Distracted Eating Leads To Overeating
Brett Smith for redOrbit.com – Your Universe Online
Trying to lose weight by watching what you eat? Don’t get distracted by television, playing games or reading, says a new study, as this type of multi-tasking can lead to overeating.
According to a new research review published in the American Journal of Clinical Nutrition, ‘distracted eaters’ tend to consume more food in a sitting than ‘attentive eaters,’ and those same distracted eaters are more likely to consume more food later that same day.
“Some studies have individually shown this before, but the evidence has never been put together,” lead author Eric Robinson, from the UK’s University of Liverpool, told Reuters.
The review also showed that if a person recalls a previous meal, they tend to eat less food later on.
“Even though we make decisions about what and when to eat with apparent ease all the time, these decisions are actually very complex and can be easily disrupted,” said co-author Suzanne Higgs, a psychologist at the University of Birmingham in the UK.
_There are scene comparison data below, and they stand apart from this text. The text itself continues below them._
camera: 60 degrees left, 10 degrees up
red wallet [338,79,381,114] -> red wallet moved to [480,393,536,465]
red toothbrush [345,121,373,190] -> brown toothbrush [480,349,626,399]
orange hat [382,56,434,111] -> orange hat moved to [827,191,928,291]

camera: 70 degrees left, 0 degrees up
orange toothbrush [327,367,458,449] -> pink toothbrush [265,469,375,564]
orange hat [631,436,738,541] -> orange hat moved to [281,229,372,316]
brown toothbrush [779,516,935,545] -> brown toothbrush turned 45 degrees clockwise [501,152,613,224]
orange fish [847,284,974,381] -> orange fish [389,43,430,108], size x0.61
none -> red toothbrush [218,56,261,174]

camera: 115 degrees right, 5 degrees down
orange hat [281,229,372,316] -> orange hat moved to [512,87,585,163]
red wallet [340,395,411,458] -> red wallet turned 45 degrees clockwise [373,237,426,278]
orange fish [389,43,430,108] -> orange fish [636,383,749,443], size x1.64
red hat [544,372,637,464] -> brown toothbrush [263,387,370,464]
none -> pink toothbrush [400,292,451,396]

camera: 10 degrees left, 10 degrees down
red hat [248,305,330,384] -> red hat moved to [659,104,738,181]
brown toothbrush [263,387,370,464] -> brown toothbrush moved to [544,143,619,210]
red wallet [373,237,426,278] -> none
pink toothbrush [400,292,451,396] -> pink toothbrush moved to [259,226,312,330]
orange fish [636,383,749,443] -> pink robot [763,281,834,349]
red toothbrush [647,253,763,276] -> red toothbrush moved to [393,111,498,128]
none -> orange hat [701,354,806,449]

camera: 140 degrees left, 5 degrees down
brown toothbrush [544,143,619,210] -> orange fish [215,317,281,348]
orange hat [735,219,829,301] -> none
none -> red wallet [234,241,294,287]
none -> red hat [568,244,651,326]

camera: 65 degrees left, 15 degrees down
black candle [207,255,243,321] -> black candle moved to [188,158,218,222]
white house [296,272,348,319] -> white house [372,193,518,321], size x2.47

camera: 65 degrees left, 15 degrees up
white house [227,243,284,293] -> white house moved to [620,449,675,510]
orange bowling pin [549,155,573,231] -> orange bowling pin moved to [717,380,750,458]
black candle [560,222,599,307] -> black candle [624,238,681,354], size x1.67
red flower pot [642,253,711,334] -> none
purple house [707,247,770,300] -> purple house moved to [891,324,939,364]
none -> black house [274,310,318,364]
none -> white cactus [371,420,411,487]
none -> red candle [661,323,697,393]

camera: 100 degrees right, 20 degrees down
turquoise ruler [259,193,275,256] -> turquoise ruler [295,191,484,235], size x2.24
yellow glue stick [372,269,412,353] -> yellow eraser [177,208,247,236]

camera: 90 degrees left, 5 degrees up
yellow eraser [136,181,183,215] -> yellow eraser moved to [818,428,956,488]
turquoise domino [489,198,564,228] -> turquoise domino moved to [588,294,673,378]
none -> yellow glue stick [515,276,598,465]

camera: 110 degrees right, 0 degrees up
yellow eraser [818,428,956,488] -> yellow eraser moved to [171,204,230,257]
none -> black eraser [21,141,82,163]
In the review, the team of UK researchers assessed data from 24 different studies conducted between 1997 and 2011. The studies involved experiments that affected participants’ attention, recollection and awareness of eating food.
While many of the studies used different methods, all were checked to see that they were tightly controlled and monitored. For example, in one study adults watched television while eating. In another, participants were instructed to eat pistachio nuts as experimenters immediately removed the discarded shells from view. Most of the study participants were college students who were of normal weight, rather than overweight or obese.
The review found that eating while distracted increased food intake by about 10 percent, compared to attentive eaters. The researchers also found that distracted eating increased the amount a person ate at a later meal by more than 25 percent.
The review authors said their findings lead to improved weight loss regimens as an alternative to calorie-counting. Robinson suggested that a mobile phone application could be developed to keep the attention of distracted eaters focused on the amount of food they are eating.
Because the studies involved individuals of normal weight, Michael Lowe of Drexel University, who was not involved in the new study, told Reuters that research results could be different for people who could benefit the most by controlling their food intake.
“The findings, strictly speaking, only apply to those in the normal weight range,” Lowe said. “Even if you use the same laboratory setting, it’s difficult to know if these same interventions would apply to obese individuals.”
“There are some additional big steps before it’s plausible that these findings could ultimately help people keep their weight off,” he added.
Lowe also noted that previous weight loss programs have involved attentive eating, many of them unsuccessfully.
“The learned habits tend to dissipate after the program ends and most individuals regain the weight they lost,” he explained.
Robinson and Higgs told Reuters that their current research involves looking at how distracted eating impacts overweight and obese participants.